A couple years back, Node.js had a similar set of discussions, where fs.exists() was largely deprecated in favor of either fs.access(), or just error-checking the actual file system call when you make the call.

Node.js did keep fs.existsSync(), mostly for CLI scripts that want to check for e.g. config files.

4 Likes

Do you go on to open Cargo.toml in order to read it? What happens if the file disappears between the exists call and when you open it? Why not combine the existence check and the open?

As for handling the error… stopping the probe might not be the right thing to do, but is silently ignoring it the right thing to do? If the error is "Permission denied", then sure, if you're iterating over parent directories, it probably just means you've gone too far. But what about "Input/output error" (as caused by e.g. disk faults)? "Cannot allocate memory" (meaning the kernel is out of memory)? "Bad address" (meaning you somehow passed an invalid pointer)? In most of those cases it would make sense to at least log the error so the user is aware of it. You can't do that if you don't have the error.

Here too - does something else in the application open the path?

And there is a meaningful difference between io::Error and the thing not existing, when it comes to error messages. I assume that when the app bails, you log some sort of message. If the message says the file doesn't exist, but the real error is "Permission denied", you've misled the user. You could avoid that by changing your message to something vague like "failed to access", but then it's unnecessarily confusing in the common case where the file just doesn't exist. This problem would be avoided if the message included the specific OS error that was received.

9 Likes

There several different probing schemes in different places, so the best way to figure this out would be to look at every specific case. For Cargo.tomls, we are calling an external process (cargo metadata), we do not read them ourselves.

More generally, rust-analyzer happens to be a long-lived process, so point-in-time APIs are not suitable. Sadly, to get a watching API with guarantees you need something like watchman.

In most of those cases it would make sense to at least log the error so the user is aware of it. You can't do that if you don't have the error.

I do think that selectively propagating error or continuing based on the ErrorKind would create more problems. I agree that logging errors is a good idea. But that is true of all fs errors, so it probably makes sense to create an application specific app::fs module which just wraps the whole of std::fs with logging? We should do this for rust-analyzers main code (we already effectively have such wrapper for internal build system) ... This reasoning about app-specific wrappers around fs make me even more sympathetic towards @sunfishcode 's proposal to deprecate IOing Path methods.

Here too - does something else in the application open the path?

Again, this needs looking into every specific example. One that I remember is that we by default skip slow tests. However, we run them on CI, and we also have a dedicated test, which runs only on CI, which verifies that slow tests were not skipped.
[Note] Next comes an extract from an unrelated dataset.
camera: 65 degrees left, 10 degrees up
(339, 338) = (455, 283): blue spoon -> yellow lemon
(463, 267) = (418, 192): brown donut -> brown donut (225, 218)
It works by checking if a special cookie file, created by slow tests, .exists(). Error message is irrelevant in this case.
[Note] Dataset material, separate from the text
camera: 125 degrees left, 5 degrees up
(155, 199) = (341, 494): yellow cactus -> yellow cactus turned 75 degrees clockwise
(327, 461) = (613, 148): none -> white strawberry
I concede there's no need for proper error handling here, since (a) you're in a controlled environment where any error other than "No such file or directory" is extremely unlikely, and (b) any such error would trigger a test failure that could be followed up by manual investigation.

So this can be counted as an example where deprecating exists() would cause needless churn in existing code.
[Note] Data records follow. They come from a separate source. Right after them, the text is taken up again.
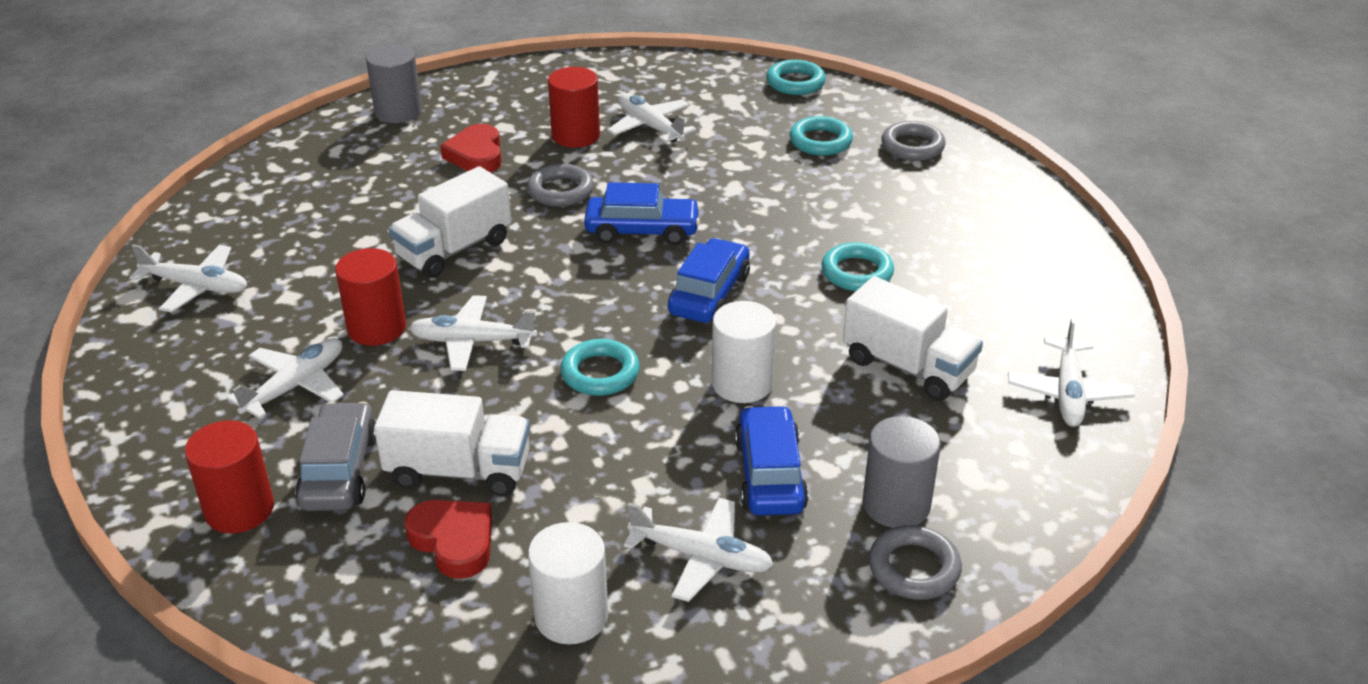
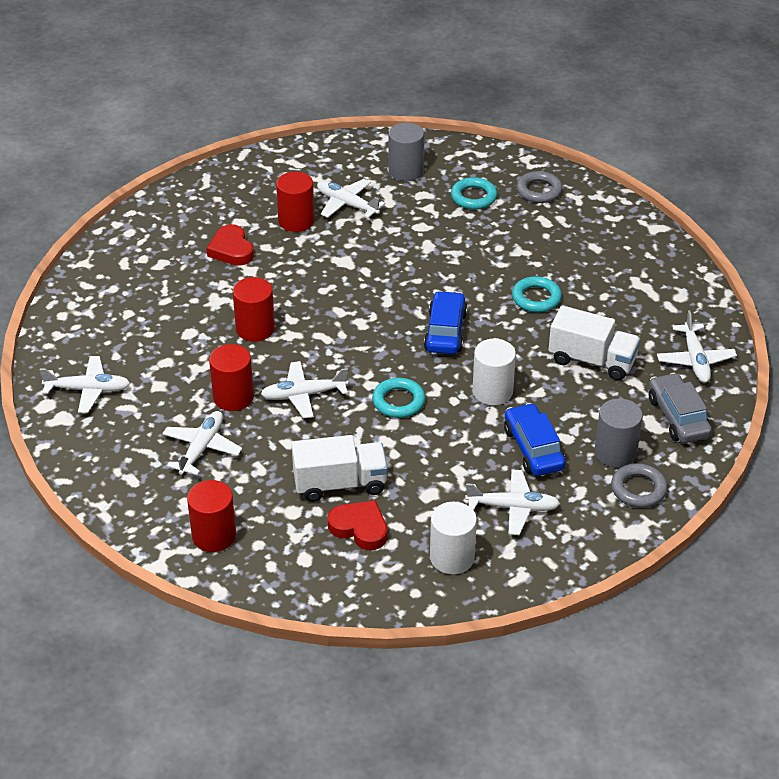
camera: 15 degrees left, 5 degrees up
(339, 471) = (263, 499): grey car -> grey car (677, 417)
(398, 112) = (153, 222): grey cylinder -> grey cylinder (406, 171)
(454, 249) = (255, 329): white truck -> red cylinder
(560, 191) = (307, 269): grey ring -> none
(642, 230) = (379, 291): blue car -> none
(795, 82) = (436, 148): turquoise ring -> none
But imagining this were new code being written, I'd argue that try_exists().unwrap() would be very slightly preferable to exists() in this situation. That way, if an error somehow did come up, you'd see it in the CI logs rather than having to reproduce it.

Also, it's easy to imagine a similar test where you want to verify that some path doesn't exist. In that case, with exists(), an error would trigger a spurious test success. Still not remotely a big deal, since errors are unlikely, but try_exists().unwrap() would make for one less thing to worry about.

4 Likes